Opinions on JupyterHub setup for students "cluster" of department

Hi,

I want to setup JupyterHub on a single workstation for all students of our department (~400, but we expect fewer students to use it). We want to give computing ressources, including 4 GPUs, to these students, so that they can run and test their code. In other words, we want to distribute the computing ressources to the students via JupyterHub instead of ssh and console, because we think this is easier to use for students, who just start learning to program. Since the workstation will function as a “cluster” it should be available at all times over a timespan of at least months. I read a lot of installation guides about JupyterHub and made up a configuration in my head, but there are still some questions. Also I am unsure, if this configuration makes sense.

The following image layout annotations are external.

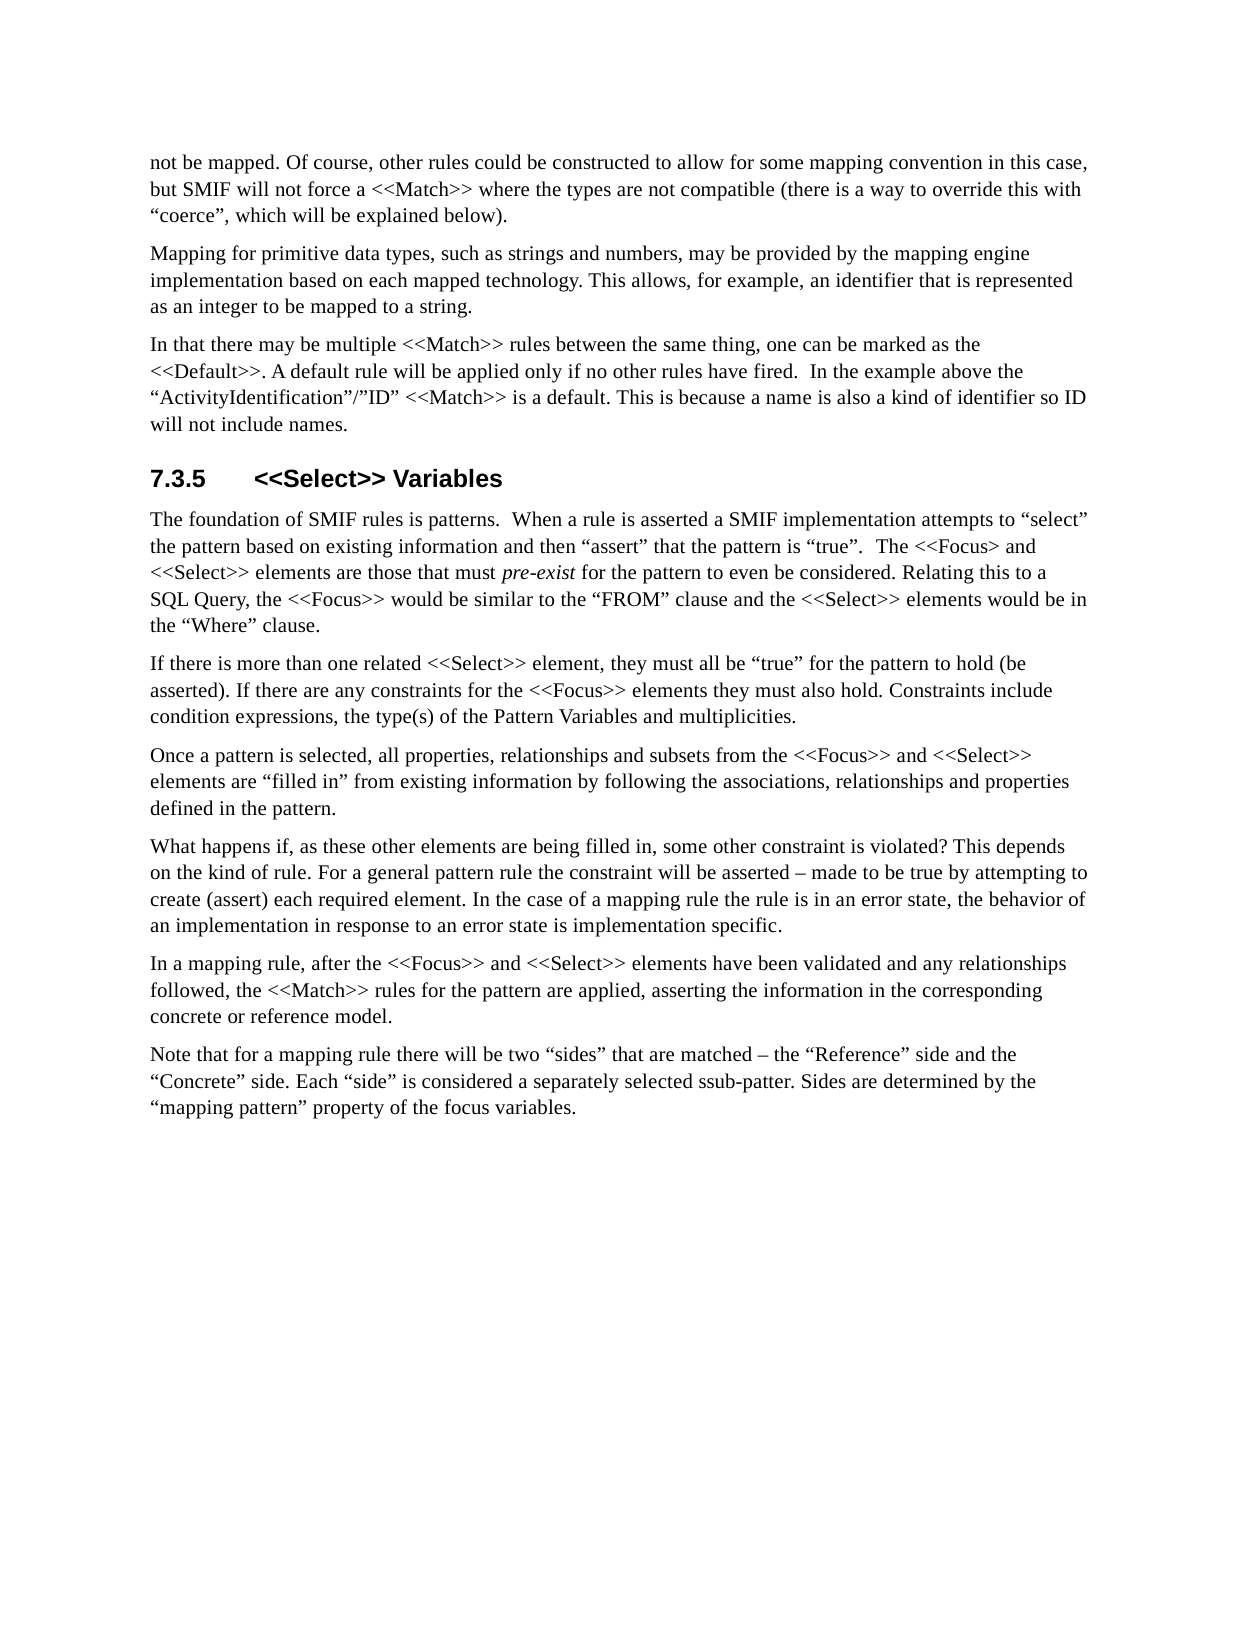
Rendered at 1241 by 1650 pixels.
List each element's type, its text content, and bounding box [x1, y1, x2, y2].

text What happens if, as these other elements are being filled in, some other constraint is violated? This depends on the kind of rule. For a general pattern rule the constraint will be asserted – made to be true by attempting to create (assert) each required element. In the case of a mapping rule the rule is in an error state, the behavior of an implementation in response to an error state is implementation specific. [150, 833, 1090, 937]
text Note that for a mapping rule there will be two “sides” that are matched – the “Reference” side and the “Concrete” side. Each “side” is considered a separately selected ssub-patter. Sides are determined by the “mapping pattern” property of the focus variables. [150, 1042, 1090, 1119]
text not be mapped. Of course, other rules could be constructed to allow for some mapping convention in this case, but SMIF will not force a <<Match>> where the types are not compatible (there is a way to override this with “coerce”, which will be explained below). [150, 150, 1090, 227]
subtitle <<Select>> Variables [150, 463, 1090, 493]
text If there is more than one related <<Select>> element, they must all be “true” for the pattern to hold (be asserted). If there are any constraints for the <<Focus>> elements they must also hold. Constraints include condition expressions, the type(s) of the Pattern Variables and multiplicities. [150, 651, 1090, 728]
text In that there may be multiple <<Match>> rules between the same thing, one can be marked as the <<Default>>. A default rule will be applied only if no other rules have fired. In the example above the “ActivityIdentification”/”ID” <<Match>> is a default. This is because a name is also a kind of identifier so ID will not include names. [150, 332, 1090, 436]
text Once a pattern is selected, all properties, relationships and subsets from the <<Focus>> and <<Select>> elements are “filled in” from existing information by following the associations, relationships and properties defined in the pattern. [150, 742, 1090, 819]
text Mapping for primitive data types, such as strings and numbers, may be provided by the mapping engine implementation based on each mapped technology. This allows, for example, an identifier that is represented as an integer to be mapped to a string. [150, 241, 1090, 318]
text The foundation of SMIF rules is patterns. When a rule is asserted a SMIF implementation attempts to “select” the pattern based on existing information and then “assert” that the pattern is “true”. The <<Focus> and <<Select>> elements are those that must pre-exist for the pattern to even be considered. Relating this to a SQL Query, the <<Focus>> would be similar to the “FROM” clause and the <<Select>> elements would be in the “Where” clause. [150, 507, 1090, 637]
text In a mapping rule, after the <<Focus>> and <<Select>> elements have been validated and any relationships followed, the <<Match>> rules for the pattern are applied, asserting the information in the corresponding concrete or reference model. [150, 951, 1090, 1028]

  1. I would like to run JupyterHub with systemd with a special systemuser jupyterhub, as partialy explained in the github wiki and in the hard installation guide on readthedocs. The workstation is reachable only via our universities intranet, but I still dont like to run JupyterHub as root.
  2. The user authentication should leverage the Shibboleth authentication of the university. This allows to grant access only to students of our department, for this I want to use the SAMLAuthenticator. When JupyterHub is not run as root, how can this authenticator create new UNIX users on the system? I need UNIX users, so the users can save their own files permanently on the workstation. I am unsure if I need or not need to follow the steps outlined in https://jupyterhub.readthedocs.io/en/stable/reference/config-sudo.html. The following sentence confuses me:
    There are many Authenticators and Spawners available for JupyterHub. Some, such as DockerSpawner or OAuthenticator, do not need any elevated permissions.
    I am not concerned about starting the user servers, but about the creation of UNIX users.
  3. On this page https://jupyterhub.readthedocs.io/en/stable/reference/separate-proxy.html is explained, that all servers are not accessible anymore, when the Hub restarts. So I wonder how often this might happen due to config or update changes, and if therefore it is a good idea to run CHP separately. I think it is not much of configuration to run CHP separately, but I did not find a tutorial explaining how this could be accomplished explicitly. I was thinking to download the CHP docker image and start this docker image via systemd.
  4. We want to use the WrapSpawner. Then we will create different docker images (tensorflow-gpu, torch-gpu, just numpy/scipy on CPU, fenics, maybe also some other language) that can be chosen as servers. With the SystemUserSpawner of DockerSpawner it will be possible to make the /home/USERNAME folder available within the docker container. Using docker containers we can also set limits for CPU and memory usage for single users.
  5. Since the server will be running over a long period of time with maybe a lot of users, I was thinking to use PostgreSQL or MariaDB, instead of the SQLite. Would this be too much or is it a good idea?
  6. Since the workstation will only be used for JupyterHub we do not need any reverse Proxy like NGINX, that could ship a static website on another subdomain. Then we would not use Port 8000 for JupyterHub, but port 443. Also we need to do the SSL / HTTPS configuration in JupyterHub. On the other hand, using NGINX is not much overhead and easy to config and additionaly it would be possible to add a separate website in the future.

I am very thankful about opinions and thoughts on this setup. Maybe there are other documentations / ressources that I missed?

2 Likes

Hi Nik: I am doing something similar for a department at UNED (Long Distance Spanish University). I can try to provide you some help regarding PostgreSQL and nginx.

I have been trying to configure PostgreSQL (the version downloaded from my side is 11.7) but when I try to start JupyterHub with this DB, I have an error relating to the need of “psycopg2”. In addition, if I try to install this package, it is needed first to install libpq-dev but I am unable to download and install it following the instructions at https://pypi.org/project/libpq-dev/ so by the moment I am keeping SQLite.

Regarding nginx, if you decide to use it be aware of the following post: Nginx reverser proxy error in configuration template

All the best

Jose

Hi, thanks for your help. I managed to set some stuff up. I forgot to tell you that I am running on a CentOS 8, since I am restricted by our IT services to use this OS. So far this is what my setup is doing right now:

  1. CHP is running separately in a podman container via systemd under separate user
  2. NGINX is handling HTTPS and is reverse proxying. Here I needed 4 hours to figure out to enable some SELinux flag (https://stackoverflow.com/questions/23948527/13-permission-denied-while-connecting-to-upstreamnginx).
  3. jupyterhub uses MariaDB
  4. jupyterhub is still run as root via systemd

In the next days I will try to use the DockerSpawner and WrapSpawner with podman. If I understand the python code of these modules correctly, the containers started here are not run by the linux user, that is logged in, but by the user that runs the JupyterHub?

Right now I am thinking of separating the SAMLAuthentication from JupyterHub. I want to use some other webtool (I have not yet searched for it), that creates local Linux users when they succesfully authorized themselves via SAML (all the students). This includes that all this students have some disk space to save their own files to. After this they can normaly login into JupyterHub via the standard authenticator of Jupyterhub. In addition I can create separate Linux users for persons, that are not able to authorize via SAML (maybe lecturers, tutors that are not students). These persons will then have the ability to login to JupyterHub. Also this separates the useradd command from the jupyterhub user.

When I am done I will post my whole configuration steps somewhere…

Best
Niklas